### Text extract
↓↓↓

Message
×
loading..

In the Matter of J.P.S. v. the State of Texas ( 2024 )


Menu:
  •                              NUMBER 13-24-00120-CV
    COURT OF APPEALS
    THIRTEENTH DISTRICT OF TEXAS
    CORPUS CHRISTI – EDINBURG
    IN THE MATTER OF J.P.S.
    ON APPEAL FROM THE COUNTY COURT AT LAW NO. 5
    OF NUECES COUNTY, TEXAS
    MEMORANDUM OPINION
    Before Justices Benavides, Longoria, and Silva
    Memorandum Opinion by Justice Benavides
    Appellant J.P.S. (Jesse) 1 appeals from the trial court’s order finding that he
    engaged in delinquent conduct and imposing a determinate sentence of thirty years’
    commitment. See TEX. FAM. CODE ANN. § 54.04(d). By a single issue, Jesse argues the
    trial court erred by rendering a determinate sentence, as the State did not receive grand
    jury approval of its petition. We reverse and remand.
    1 We refer to J.P.S. by an alias. See TEX. R. APP. P. 9.8(c)(2).
    I.       BACKGROUND
    On August 29, 2023, the State filed its “Original Petition for Discretionary Transfer
    to Adult Criminal Court”2 alleging that the State “has information and reason to believe
    and does believe” that Jesse engaged in delinquent conduct by committing or engaging
    in: (1) murder, (2) aggravated assault, (3) organized criminal activity, (4) unlawful
    carrying of a handgun, and (5) evading arrest. TEX. PENAL CODE ANN. §§ 19.02, 22.02,
    38.04, 46.02, 71.02.

↑↑↑

### Problems
1 - Write out the court opinion again, everything from "ON APPEAL FROM" down to "reverse and remand.", replacing "trial court" with "lower court".
2 - According to the court opinion, how long a determinate sentence did the trial court impose on Jesse?
Answer from the court opinion alone.

Data records

↓↓↓

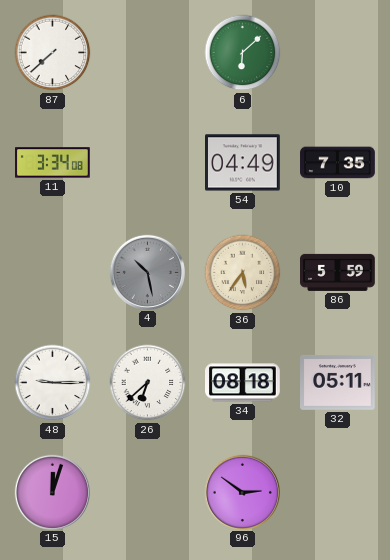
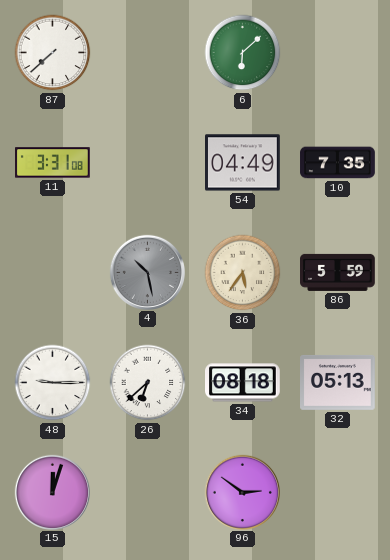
11: 3:34 -> 3:31
32: 05:11 -> 05:13
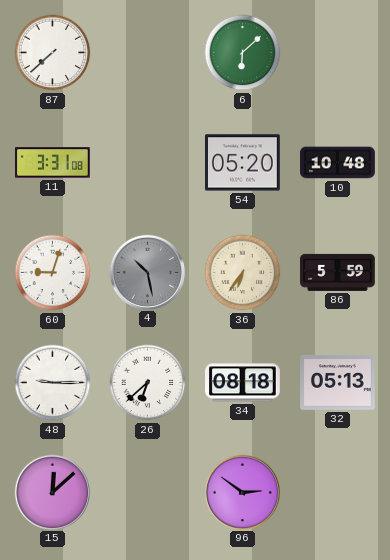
54: 04:49 -> 05:20
10: 7:35 -> 10:48
60: none -> 9:03
36: 5:36 -> 6:36
15: 12:03 -> 12:08
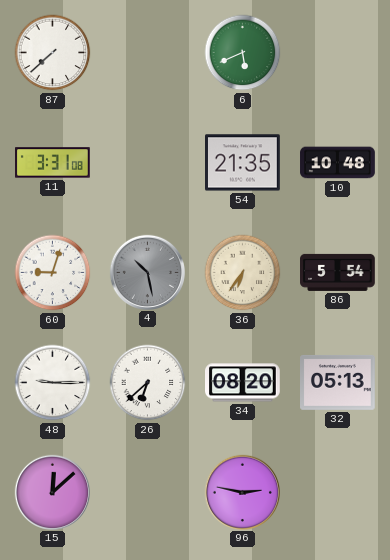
6: 6:08 -> 5:41
54: 05:20 -> 21:35
86: 5:59 -> 5:54
34: 08:18 -> 08:20
96: 2:51 -> 2:47
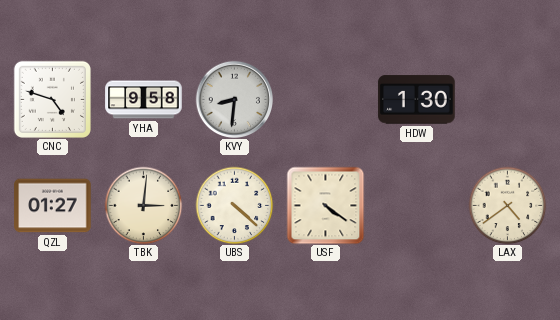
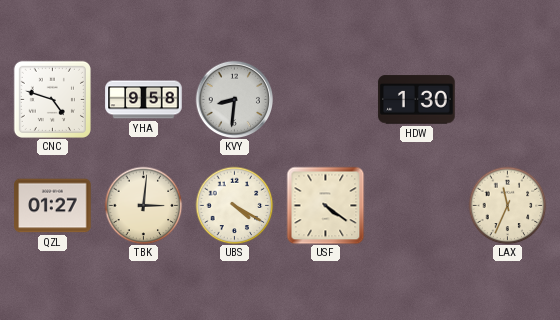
UBS: 4:22 -> 4:20
LAX: 4:39 -> 11:34
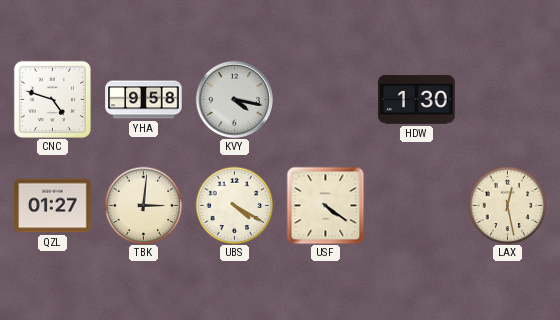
KVY: 8:31 -> 4:17
LAX: 11:34 -> 12:28
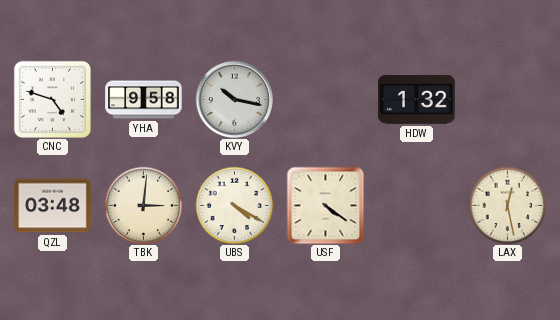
KVY: 4:17 -> 10:17
HDW: 1:30 -> 1:32
QZL: 01:27 -> 03:48
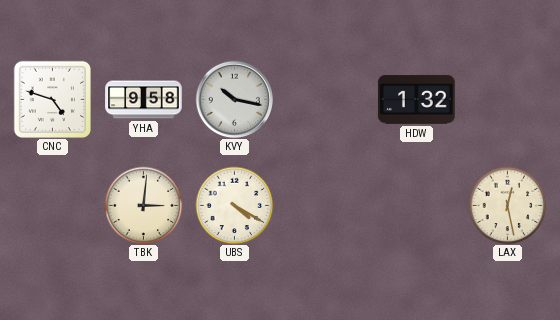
QZL: 03:48 -> none
USF: 4:21 -> none
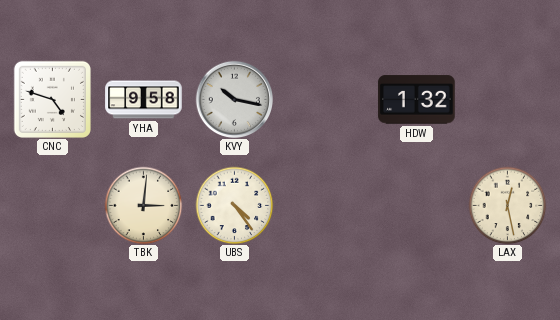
UBS: 4:20 -> 4:24
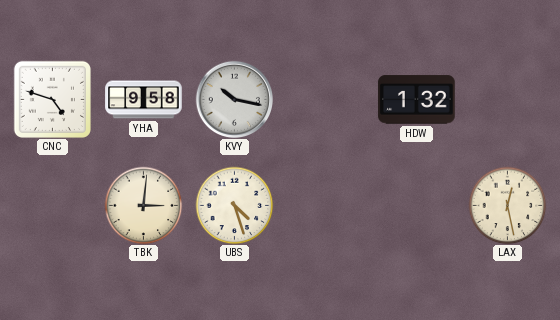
UBS: 4:24 -> 4:27
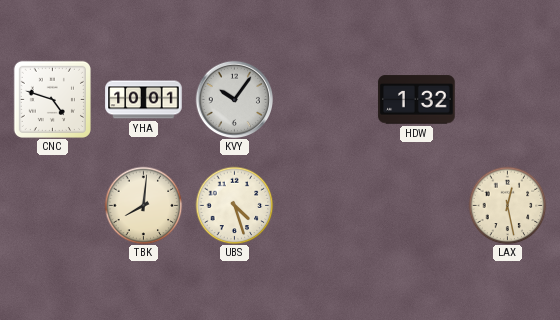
YHA: 9:58 -> 10:01
KVY: 10:17 -> 10:06
TBK: 3:01 -> 8:01
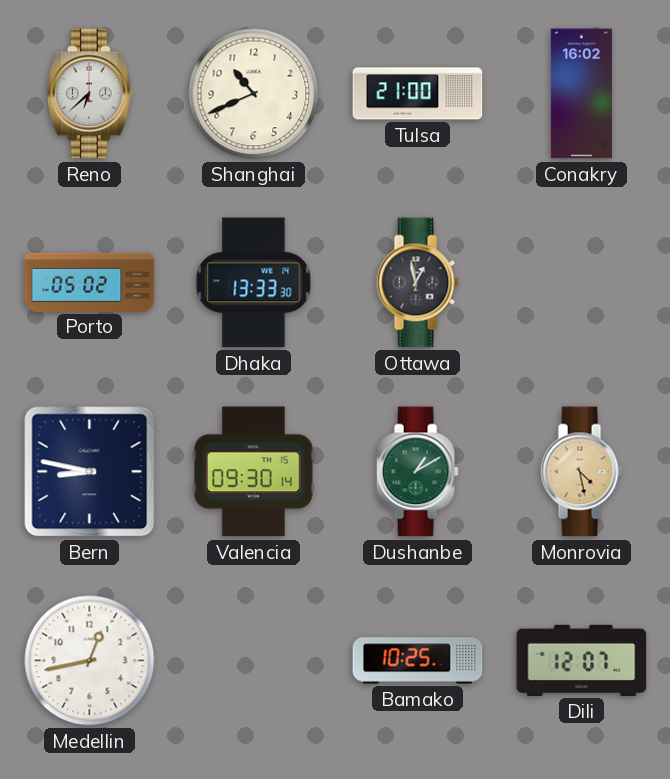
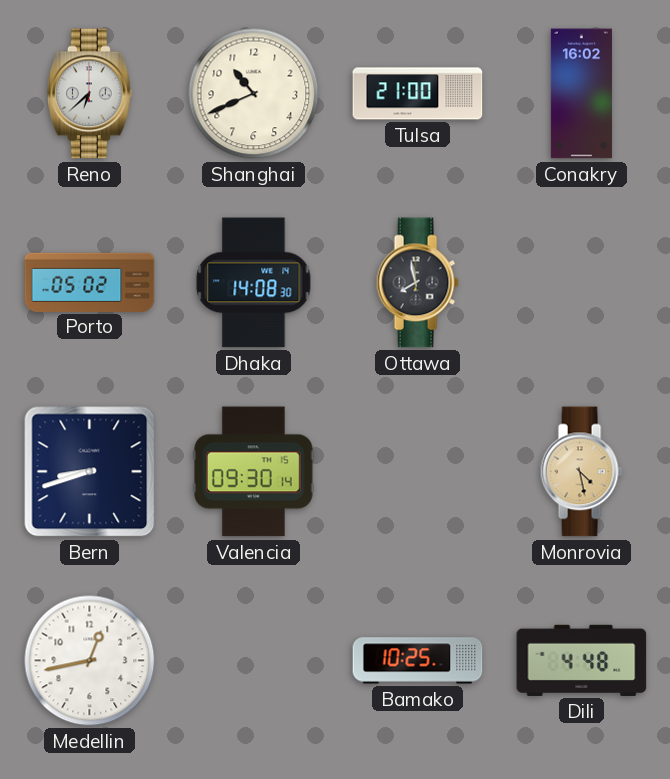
Dhaka: 13:33 -> 14:08
Ottawa: 12:58 -> 7:58
Bern: 8:47 -> 8:42
Dushanbe: 1:10 -> none
Dili: 12:07 -> 4:48
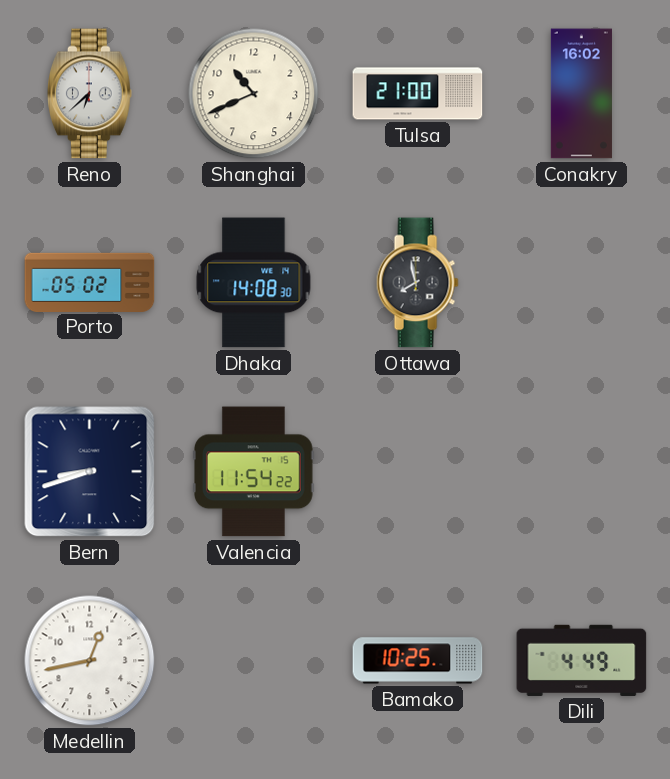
Valencia: 09:30 -> 11:54
Monrovia: 4:28 -> none
Dili: 4:48 -> 4:49
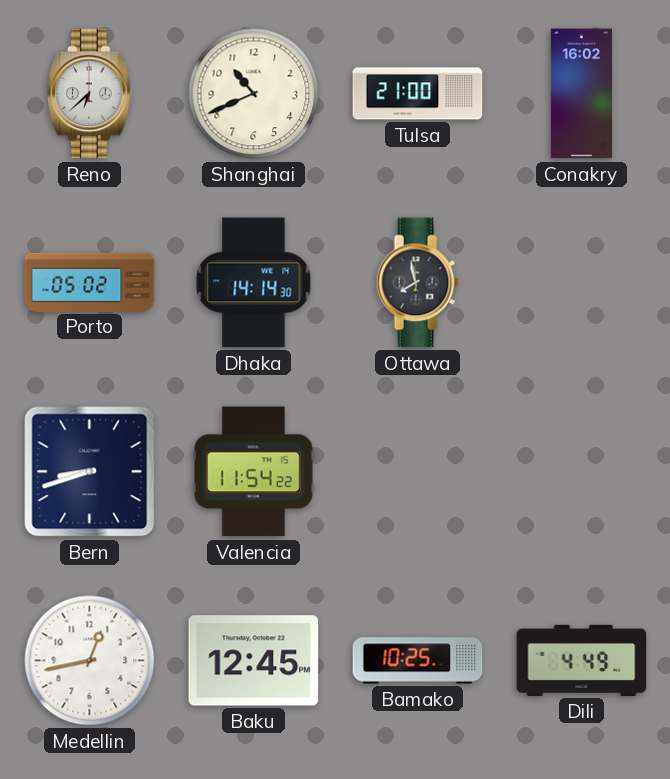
Dhaka: 14:08 -> 14:14
Baku: none -> 12:45
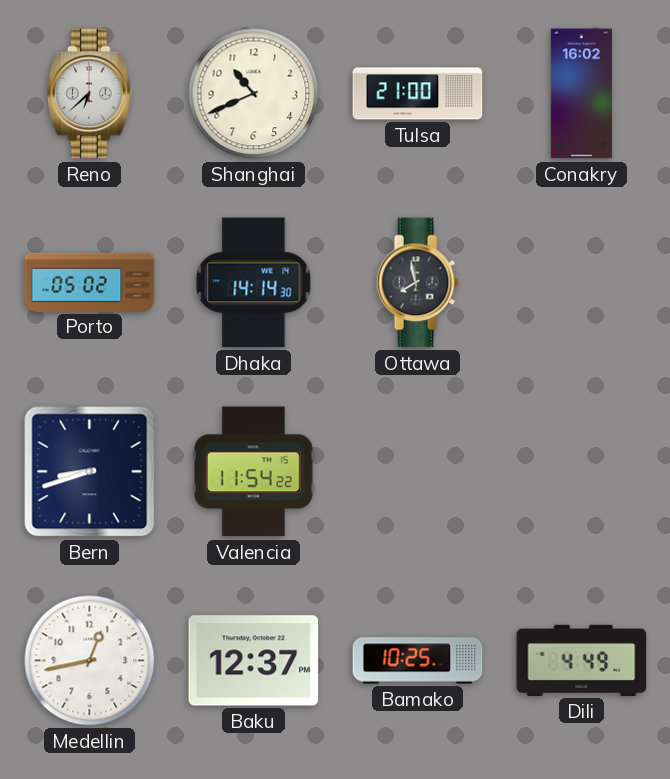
Baku: 12:45 -> 12:37
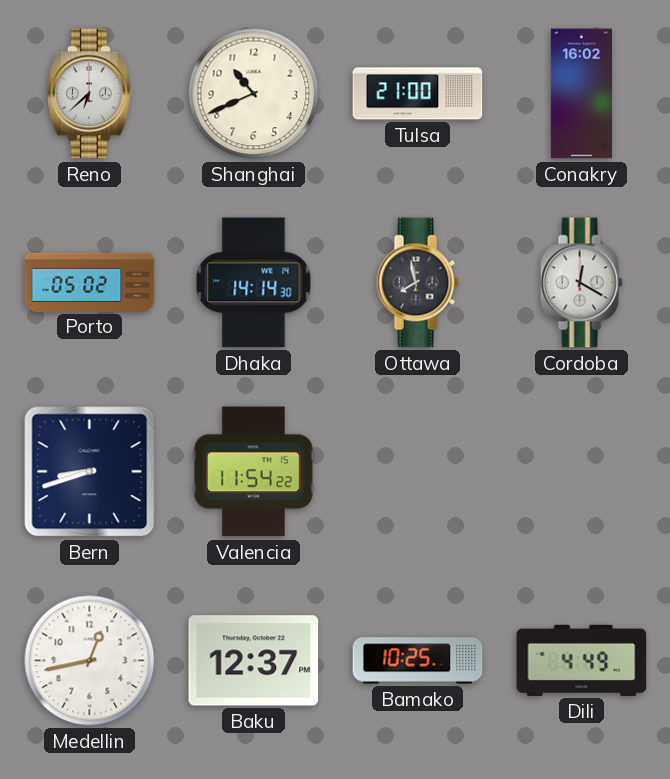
Cordoba: none -> 12:20
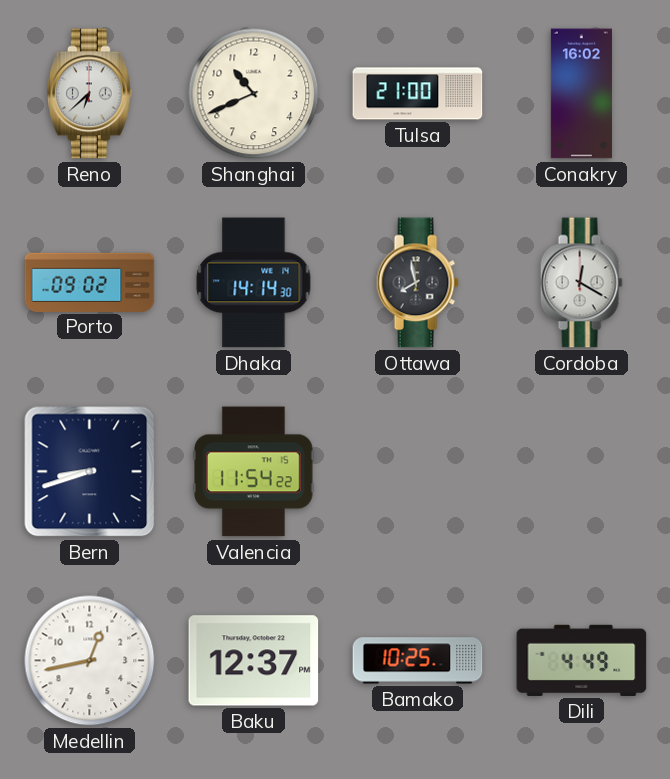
Porto: 05:02 -> 09:02
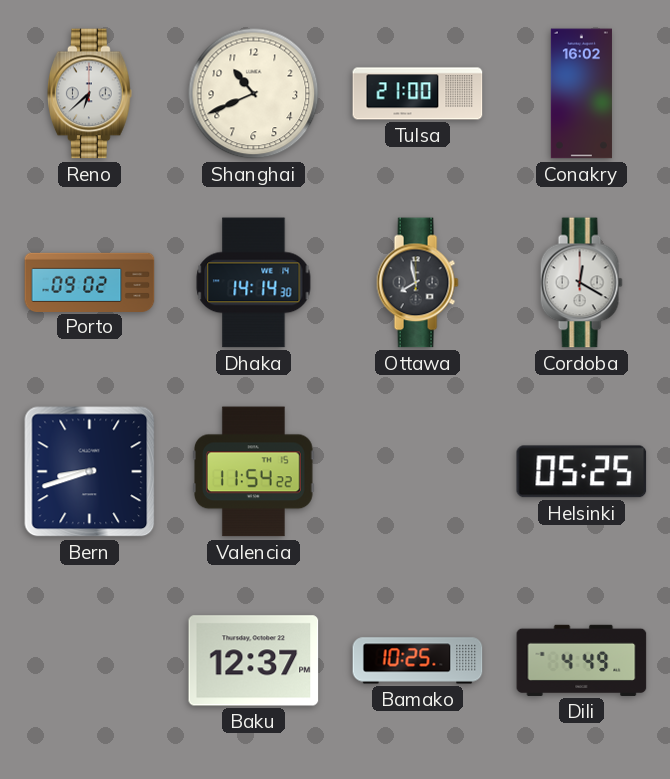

↑↑↑

### Solutions to the problems
1 -
ON APPEAL FROM THE COUNTY COURT AT LAW NO. 5
    OF NUECES COUNTY, TEXAS
    MEMORANDUM OPINION
    Before Justices Benavides, Longoria, and Silva
    Memorandum Opinion by Justice Benavides
    Appellant J.P.S. (Jesse) 1 appeals from the lower court’s order finding that he
    engaged in delinquent conduct and imposing a determinate sentence of thirty years’
    commitment. See TEX. FAM. CODE ANN. § 54.04(d). By a single issue, Jesse argues the
    lower court erred by rendering a determinate sentence, as the State did not receive grand
    jury approval of its petition. We reverse and remand.

2 - Thirty years' commitment.